The Strolling Pond at the Portland Japanese Gardens:
The Strolling Pond Garden is the third garden in the Portland Japanese Gardens and is made up of two ponds, and upper and a lower pond, that is connected by a small intimate stream. The Upper pond was designed with a moon shaped bridge crossing, while the lower water feature has a bridge that winds its way through various iris beds that are set against an amazing waterfall.
This style of Japanese garden was at its peak during the Edo period when you would typically find strolling ponds attached to wealthy estates. It was not unusual for these gardens to be designed as a reflection of a distant place the lord or aristocrat visited once. It was also common for them to be styled after a famous Chinese landmark, or even after one's place of birth.
Earlier Japanese pond gardens were actually viewed by boat as opposed to walking adjacent pathways. These types of pond gardens were called chisen senyu shiki and were quite popular during the Heian period. While these types of pond gardens served many as inspiration in their art and poetry, in ancient times these larger Japanese gardens were more a display of wealth and luxury for the owner.

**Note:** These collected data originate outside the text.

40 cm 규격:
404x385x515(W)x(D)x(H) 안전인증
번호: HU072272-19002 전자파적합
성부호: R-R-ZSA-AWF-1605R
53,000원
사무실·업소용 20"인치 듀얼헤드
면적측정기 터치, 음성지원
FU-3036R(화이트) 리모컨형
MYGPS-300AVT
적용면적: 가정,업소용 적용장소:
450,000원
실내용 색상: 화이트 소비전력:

The Natural Garden Portland Japanese Gardens:
The fourth garden in the Portland Japanese Gardens is the Natural Garden. This garden was designed to offer visitors an environment where they could relax and rest, and take time to reflect on the brevity of their lives. This is most recent garden added to the collection and is far more contemporary than the other four. Primarily a deciduous plant garden, here visitors will experience seasonal changes throughout the entire year.
The tranquil essence of the Natural Garden is designed refresh and restore all who walk through it. The primary focus of this garden is the waterway however it is interesting to note as you walk through that just about all of the trees are leaning ever so slightly in the direction the water is moving.
The fifth and final garden is another karesansui, or dry landscape garden called the Sand and Stone Garden. These types of gardens are often referred to as Zen Gardens although many garden designers will say that is not an accurate description. These gardens are often found as parts of Zen monasteries and are built adjacent to abbot's living quarters.
This particular karesansui at the Portland Japanese Gardens was built in the 1960's by Professor Takuma Tono and is said to be inspired by a two thousand year old of a previous incarnation of Buddha.